Recipe F — Voice-cloned audiobook chapter

Outcome: A chapter-XX.mp3 file narrated in a cloned voice from a short reference audio clip. Loop over chapters to bundle a full audiobook.

Approx cost: ~$0.03 per chapter (varies with length).

Prerequisites

  • A 30-60 second reference audio clip hosted at a public URL (REF_AUDIO_URL).
  • Chapter text files at chapter-01.txt, chapter-02.txt, etc.

Script

#!/bin/bash
set -euo pipefail

REF_AUDIO_URL="${REF_AUDIO_URL:?must set REF_AUDIO_URL to a publicly reachable mp3/wav}"

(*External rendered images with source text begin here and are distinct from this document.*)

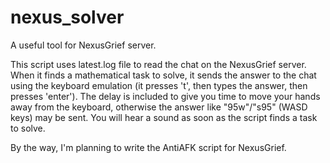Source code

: # nexus_solver
 A useful tool for NexusGrief server.

 This script uses latest.log file to read the chat on the NexusGrief server. When it finds a mathematical task to solve, it sends the answer to the chat using the keyboard emulation (it presses 't', then types the answer, then presses 'enter').
 The delay is included to give you time to move your hands away from the keyboard, otherwise the answer like "95w"/"s95" (WASD keys) may be sent. You will hear a sound as soon as the script finds a task to solve.

 By the way, I'm planning to write the AntiAFK script for NexusGrief.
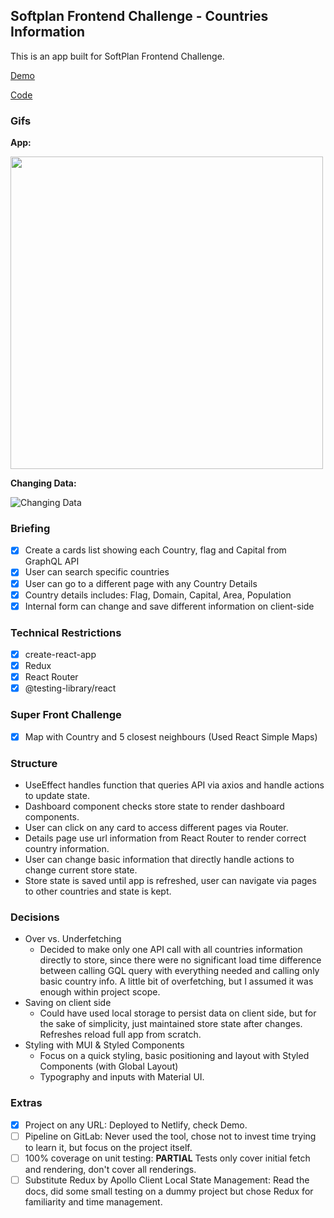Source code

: ## Softplan Frontend Challenge - Countries Information

This is an app built for SoftPlan Frontend Challenge.

[Demo](https://ccasci-countries-challenge.netlify.app/)

[Code](https://github.com/carloscasciano/countries_frontend_challenge)

### Gifs

**App:**

<img src="https://media.giphy.com/media/W4zibecCZIEm4segNN/giphy.gif" width="500" />

**Changing Data:**

![Changing Data](https://media.giphy.com/media/Q4mSdJpdGfPcoG3cyh/giphy.gif )

### Briefing
- [X] Create a cards list showing each Country, flag and Capital from GraphQL API
- [X] User can search specific countries
- [X] User can go to a different page with any Country Details
- [X] Country details includes: Flag, Domain, Capital, Area, Population
- [X] Internal form can change and save different information on client-side 

### Technical Restrictions
- [X] create-react-app
- [X] Redux
- [X] React Router
- [X] @testing-library/react

### Super Front Challenge
- [X] Map with Country and 5 closest neighbours (Used React Simple Maps)

### Structure

- UseEffect handles function that queries API via axios and handle actions to update state.
- Dashboard component checks store state to render dashboard components.
- User can click on any card to access different pages via Router.
- Details page use url information from React Router to render correct country information.
- User can change basic information that directly handle actions to change current store state.
- Store state is saved until app is refreshed, user can navigate via pages to other countries and state is kept.

### Decisions

- Over vs. Underfetching
    - Decided to make only one API call with all countries information directly to store, since there were no significant load time difference between calling GQL query with everything needed and calling only basic country info. A little bit of overfetching, but I assumed it was enough within project scope.
- Saving on client side
    - Could have used local storage to persist data on client side, but for the sake of simplicity, just maintained store state after changes. Refreshes reload full app from scratch.
- Styling with MUI & Styled Components
    - Focus on a quick styling, basic positioning and layout with Styled Components (with Global Layout)
    - Typography and inputs with Material UI.
    
### Extras

- [X] Project on any URL: Deployed to Netlify, check Demo.
- [ ] Pipeline on GitLab: Never used the tool, chose not to invest time trying to learn it, but focus on the project itself.
- [ ] 100% coverage on unit testing: **PARTIAL** Tests only cover initial fetch and rendering, don't cover all renderings.
- [ ] Substitute Redux by Apollo Client Local State Management: Read the docs, did some small testing on a dummy project but chose Redux for familiarity and time management.
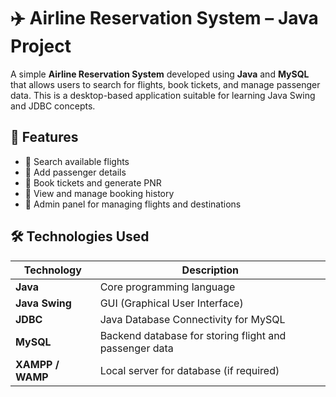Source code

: # ✈️ Airline Reservation System – Java Project

A simple **Airline Reservation System** developed using **Java** and **MySQL** that allows users to search for flights, book tickets, and manage passenger data. This is a desktop-based application suitable for learning Java Swing and JDBC concepts.

## 🚀 Features

- 🛫 Search available flights
- 👤 Add passenger details
- 🎫 Book tickets and generate PNR
- 🧾 View and manage booking history
- 🛬 Admin panel for managing flights and destinations

## 🛠️ Technologies Used

| Technology | Description |
|------------|-------------|
| **Java**   | Core programming language |
| **Java Swing** | GUI (Graphical User Interface) |
| **JDBC**   | Java Database Connectivity for MySQL |
| **MySQL**  | Backend database for storing flight and passenger data |
| **XAMPP / WAMP** | Local server for database (if required) |

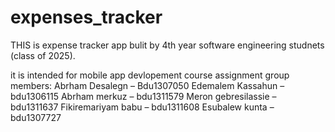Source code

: # expenses_tracker

THIS  is  expense tracker app bulit by 4th year software engineering studnets (class of 2025).

it is intended for mobile app devlopement course assignment 
 group members:
       Abrham Desalegn – Bdu1307050
        Edemalem Kassahun – bdu1306115
        Abrham merkuz – bdu1311579
        Meron gebresilassie – bdu1311637
        Fikiremariyam babu – bdu1311608
        Esubalew kunta – bdu1307727


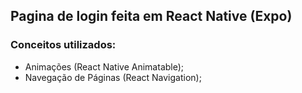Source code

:## Pagina de login feita em React Native (Expo)

### Conceitos utilizados:

* Animações (React Native Animatable);
* Navegação de Páginas (React Navigation);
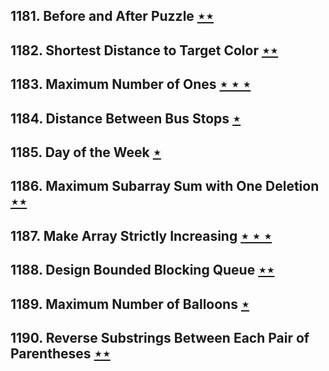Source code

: ## 1181. Before and After Puzzle [$\star\star$](https://leetcode.com/problems/before-and-after-puzzle)

## 1182. Shortest Distance to Target Color [$\star\star$](https://leetcode.com/problems/shortest-distance-to-target-color)

## 1183. Maximum Number of Ones [$\star\star\star$](https://leetcode.com/problems/maximum-number-of-ones)

## 1184. Distance Between Bus Stops [$\star$](https://leetcode.com/problems/distance-between-bus-stops)

## 1185. Day of the Week [$\star$](https://leetcode.com/problems/day-of-the-week)

## 1186. Maximum Subarray Sum with One Deletion [$\star\star$](https://leetcode.com/problems/maximum-subarray-sum-with-one-deletion)

## 1187. Make Array Strictly Increasing [$\star\star\star$](https://leetcode.com/problems/make-array-strictly-increasing)

## 1188. Design Bounded Blocking Queue [$\star\star$](https://leetcode.com/problems/design-bounded-blocking-queue)

## 1189. Maximum Number of Balloons [$\star$](https://leetcode.com/problems/maximum-number-of-balloons)

## 1190. Reverse Substrings Between Each Pair of Parentheses [$\star\star$](https://leetcode.com/problems/reverse-substrings-between-each-pair-of-parentheses)
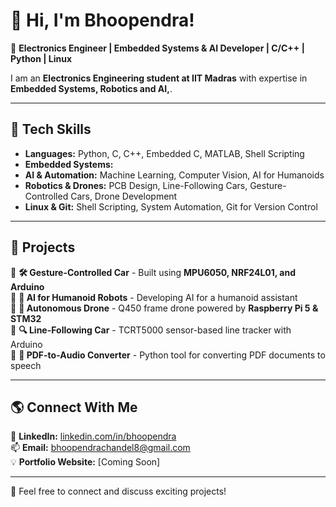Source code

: # 👋 Hi, I'm Bhoopendra!  

🚀 **Electronics Engineer | Embedded Systems & AI Developer | C/C++ | Python | Linux**  

I am an **Electronics Engineering student at IIT Madras** with expertise in **Embedded Systems, Robotics and AI,**.

---

## 🔧 **Tech Skills**
- **Languages:** Python, C, C++, Embedded C, MATLAB, Shell Scripting  
- **Embedded Systems:** 
- **AI & Automation:** Machine Learning, Computer Vision, AI for Humanoids  
- **Robotics & Drones:** PCB Design, Line-Following Cars, Gesture-Controlled Cars, Drone Development  
- **Linux & Git:** Shell Scripting, System Automation, Git for Version Control  


---

## 📌 **Projects**
🔹 **🛠 Gesture-Controlled Car** - Built using **MPU6050, NRF24L01, and Arduino**  
🔹 **🤖 AI for Humanoid Robots** - Developing AI for a humanoid assistant  
🔹 **🚁 Autonomous Drone** - Q450 frame drone powered by **Raspberry Pi 5 & STM32**  
🔹 **🔍 Line-Following Car** - TCRT5000 sensor-based line tracker with Arduino  
🔹 **📜 PDF-to-Audio Converter** - Python tool for converting PDF documents to speech  

---

## 🌎 **Connect With Me**
🔗 **LinkedIn:** [linkedin.com/in/bhoopendra](#)  
📫 **Email:** bhoopendrachandel8@gmail.com  
💡 **Portfolio Website:** [Coming Soon]  

---
💬 Feel free to connect and discuss exciting projects!  
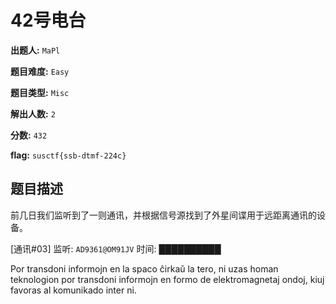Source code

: # 42号电台

**出题人:** `MaPl`

**题目难度:** `Easy`

**题目类型:** `Misc`

**解出人数:** `2`

**分数:** `432`

**flag:** `susctf{ssb-dtmf-224c}`

## 题目描述

前几日我们监听到了一则通讯，并根据信号源找到了外星间谍用于远距离通讯的设备。

[通讯#03] 监听: `AD9361@OM91JV` 时间: ██████████

Por transdoni informojn en la spaco ĉirkaŭ la tero, ni uzas homan teknologion por transdoni informojn en formo de elektromagnetaj ondoj, kiuj favoras al komunikado inter ni.


            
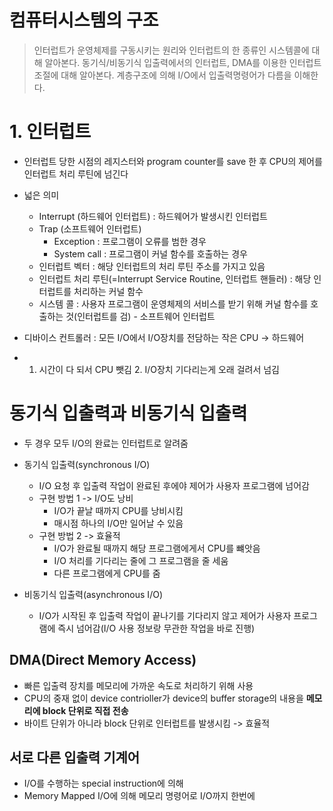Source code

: # 컴퓨터시스템의 구조

> 인터럽트가 운영체제를 구동시키는 원리와 인터럽트의 한 종류인 시스템콜에 대해 알아본다. 동기식/비동기식 입출력에서의 인터럽트, DMA를 이용한 인터럽트 조절에 대해 알아본다. 계층구조에 의해 I/O에서 입출력명령어가 다름을 이해한다.

## 

# 1. 인터럽트

- 인터럽트 당한 시점의 레지스터와 program counter를 save 한 후 CPU의 제어를 인터럽트 처리 루틴에 넘긴다
- 넓은 의미
  - Interrupt (하드웨어 인터럽트) : 하드웨어가 발생시킨 인터럽트
  - Trap (소프트웨어 인터럽트)
    - Exception : 프로그램이 오류를 범한 경우
    - System call : 프로그램이 커널 함수를 호출하는 경우
  - 인터럽트 벡터 : 해당 인터럽트의 처리 루틴 주소를 가지고 있음
  - 인터럽트 처리 루틴(=Interrupt Service Routine, 인터럽트 핸들러) : 해당 인터럽트를 처리하는 커널 함수
  - 시스템 콜 : 사용자 프로그램이 운영체제의 서비스를 받기 위해 커널 함수를 호출하는 것(인터럽트를 검) - 소프트웨어 인터럽트

- 디바이스 컨트롤러 : 모든 I/O에서 I/O장치를 전담하는 작은 CPU -> 하드웨어

- 1) 시간이 다 되서 CPU 뺏김 2. I/O장치 기다리는게 오래 걸려서 넘김

     

# 동기식 입출력과 비동기식 입출력

- 두 경우 모두 I/O의 완료는 인터럽트로 알려줌

- 동기식 입출력(synchronous I/O)
  - I/O 요청 후 입출력 작업이 완료된 후에야 제어가 사용자 프로그램에 넘어감
  - 구현 방법 1 -> I/O도 낭비
    - I/O가 끝날 때까지 CPU를 낭비시킴
    - 매시점 하나의 I/O만 일어날 수 있음
  - 구현 방법 2 -> 효율적
    - I/O가 완료될 때까지 해당 프로그램에게서 CPU를 뺴앗음
    - I/O 처리를 기다리는 줄에 그 프로그램을 줄 세움
    - 다른 프로그램에게 CPU를 줌
- 비동기식 입출력(asynchronous I/O)
  - I/O가 시작된 후 입출력 작업이 끝나기를 기다리지 않고 제어가 사용자 프로그램에 즉시 넘어감(I/O 사용 정보랑 무관한 작업을 바로 진행)



## DMA(Direct Memory Access)

- 빠른 입출력 장치를 메모리에 가까운 속도로 처리하기 위해 사용
- CPU의 중재 없이 device contrioller가 device의 buffer storage의 내용을 **메모리에 block 단위로 직접 전송**
- 바이트 단위가 아니라 block 단위로 인터럽트를 발생시킴 -> 효율적



## 서로 다른 입출력 기계어

- I/O를 수행하는 special instruction에 의해
- Memory Mapped I/O에 의해 메모리 명령어로 I/O까지 한번에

for chapter_file in chapter-*.txt; do
  out="${chapter_file%.txt}.mp3"
  echo "Narrating $chapter_file → $out"

  AUDIO_URL=$(cat "$chapter_file" \
    | visa-cli generate speech --json --yes - \
        --ref-audio-url "$REF_AUDIO_URL" \
    | jq -r '.urls[0] // .filePath')

  curl -sL "$AUDIO_URL" -o "$out"
done

echo "Audiobook chapters ready: $(ls -1 chapter-*.mp3)"

Cost breakdown

Step Tool Approx
Speech (per ~500-word chapter) fal-metavoice $0.03

Notes

  • generate speech clones the voice from --ref-audio-url; a clean 30-60s sample gives the best fidelity.
  • Each chapter is a separate paid call — loop over chapter-*.txt to bundle a full audiobook.